• _EXTRACTED DATA_:
════════
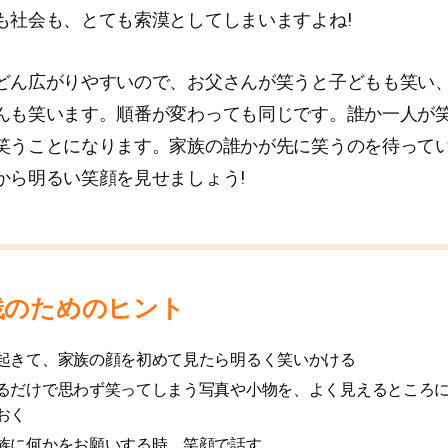
も社会も、とても索漠としてしまいますよね!
どん広がりやすいので、お父さんが笑うと子どもも笑い
んも笑います。順番が変わっても同じです。誰か一人が
笑うことになります。家族の誰かが先に笑うのを待って
から明るい笑顔を見せましょう!
践のためのヒント
起きて、家族の顔を初めて見たら明るく笑いかける
るだけで思わず笑ってしまう写真や小物を、よく見えるところ
おく
族に何かをお願いする時、笑顔で話す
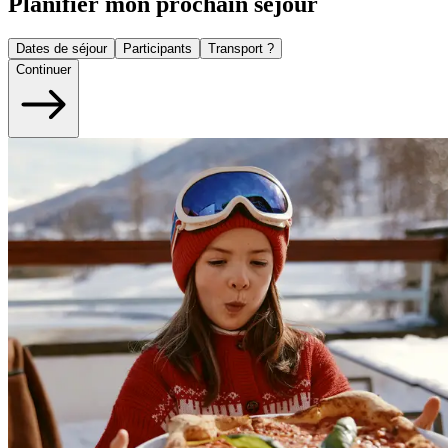
Planifier mon prochain séjour
Dates de séjour
Participants
Transport ?
Continuer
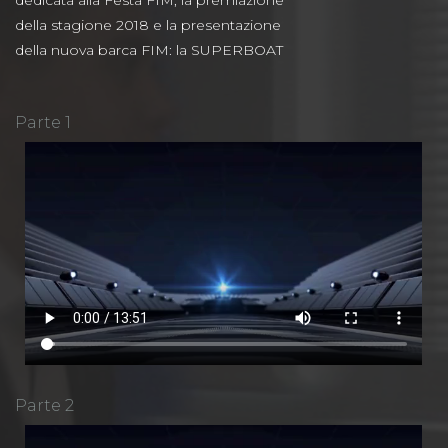
dedicata alla Festa FIM, la premiazione
della stagione 2018 e la presentazione
della nuova barca FIM: la SUPERBOAT
Parte 1
Parte 2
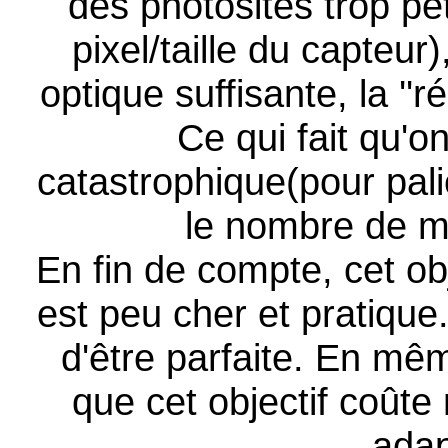
des photosites trop pe
pixel/taille du capteur)
optique suffisante, la ''ré
Ce qui fait qu'
catastrophique(pour pali
le nombre de mé
En fin de compte, cet obj
est peu cher et pratique.
d'être parfaite. En mêm
que cet objectif coûte
adap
════════
• _WORK REQUIRED_: Repeat only what runs from the first line of the records above to the line with "dedicata alla Festa FIM, la premiazione", both included, word for word, minus the pictures.

• _EXERCISE RESPONSE_:
も社会も、とても索漠としてしまいますよね!
どん広がりやすいので、お父さんが笑うと子どもも笑い
んも笑います。順番が変わっても同じです。誰か一人が
笑うことになります。家族の誰かが先に笑うのを待って
から明るい笑顔を見せましょう!
践のためのヒント
起きて、家族の顔を初めて見たら明るく笑いかける
るだけで思わず笑ってしまう写真や小物を、よく見えるところ
おく
族に何かをお願いする時、笑顔で話す
Planifier mon prochain séjour
Dates de séjour
Participants
Transport ?
Continuer
dedicata alla Festa FIM, la premiazione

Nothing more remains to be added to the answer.